TASKS TO PERFORM ::
1. List every heading that the tribunal judgment excerpt writes entirely in capital letters, and do not include anything from the listing.
2. Retype the stretch of the tribunal judgment excerpt from "1. The Applicant" through "Mr Kyle Kietzmann.", without drawing on the listing.
3. Continue the tribunal judgment excerpt, not the listing, from the point where it stops.

Mr A Potwana                -           Tribunal Member

Date of Hearing             -           01 February 2019

Date of Judgment          -           24 February 2019


JUDGMENT AND REASONS


PARTIES

1. The Applicant in this matter is Patrick Mdluli, a major male who resides in Menlo Park, Pretoria, Gauteng province (hereinafter referred to as “the Applicant”). At the hearing, the Applicant was represented by Mr Kyle Kietzmann.

2. The Respondent is Jermanie Investments and Projects (Pty) Ltd, a company duly registered and incorporated in terms of the company laws of the Republic of South Africa (“the Respondent”). The Respondent did not oppose the application, and was not represented at the hearing.

 

TYPE OF APPLICATION

3. This application is brought in terms of Section 75(1)(b) of the Consumer Protection Act, Act 68 of 2008 (hereinafter referred to as “the CPA”) regarding a matter that was non-referred by the National Consumer Commission (hereinafter referred to as “the NCC”).

4. Section 75(1) of the CPA states the following:

If the Commission issues a notice of notice-referral in response to a complaint, other than on the grounds contemplated in section 116, the complainant concerned may refer the matter directly to –

(a)….

(b) the Tribunal, with leave of the Tribunal.”

 

JURISDICTION

5. Section 75(5) of the CPA states that:

The Chairperson of the Tribunal may assign any of following matters arising in terms of this Act to be heard by single member of the Tribunal, in accordance with section 31(1)(a) of the National Credit Act:

(a)….

(b) an application for leave as contemplated in subsection (1) (b)”

DATA SECTION ::
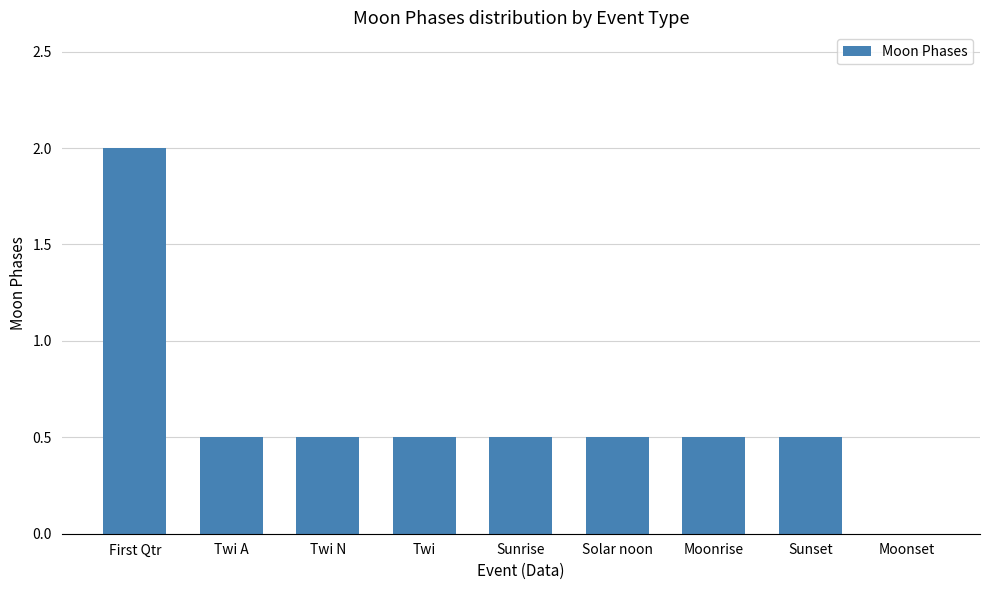

Read the value at Moonrise.

0.5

EXERCISE RESPONSES ::
1.
JUDGMENT AND REASONS
PARTIES
TYPE OF APPLICATION
JURISDICTION

2.
1. The Applicant in this matter is Patrick Mdluli, a major male who resides in Menlo Park, Pretoria, Gauteng province (hereinafter referred to as “the Applicant”). At the hearing, the Applicant was represented by Mr Kyle Kietzmann.

3.
6. The application for leave to refer the matter directly to the National Consumer Tribunal (hereinafter referred to as “the Tribunal”) was heard by a single member of the Tribunal in accordance with section 75(5)(b) of the CPA, and leave was duly granted.

7. This judgement follows a hearing of the matter on the main merits.

 

BACKGROUND

8. On 17 January 2018, the Applicant purchased two motor vehicles from the Respondent. The Applicant purchased a 2017 Hyundai i10 motor vehicle with registration number FY16GDGP, for the purchase price of R131 500.00 (one hundred and thirty one thousand five hundred rand). The Applicant also purchased a 2013 model Volkswagen Polo, with registration number HG10DZGP also for the amount of R131 500. The total purchase price paid for the two vehicles was the sum of R263 000.00 (two hundred and sixty three rand).

9. According to the Applicant, the specific terms of the agreement of sale are that:

9.1 neither vehicle must be involved in an accident;

9.2 neither vehicle must have any structural damage, nor be rebuilt or reconditioned in any way; and

9.3 the Respondent would provide the Applicant with the service record of the previous owners of the vehicles.

10. After taking possession of the vehicles, and when the Respondent failed to provide the Applicant with the service record of the previous owners, the Applicant decided to take both vehicles to Saturn Auto Body and Repairs (hereinafter referred to as “Saturn”) for an assessment.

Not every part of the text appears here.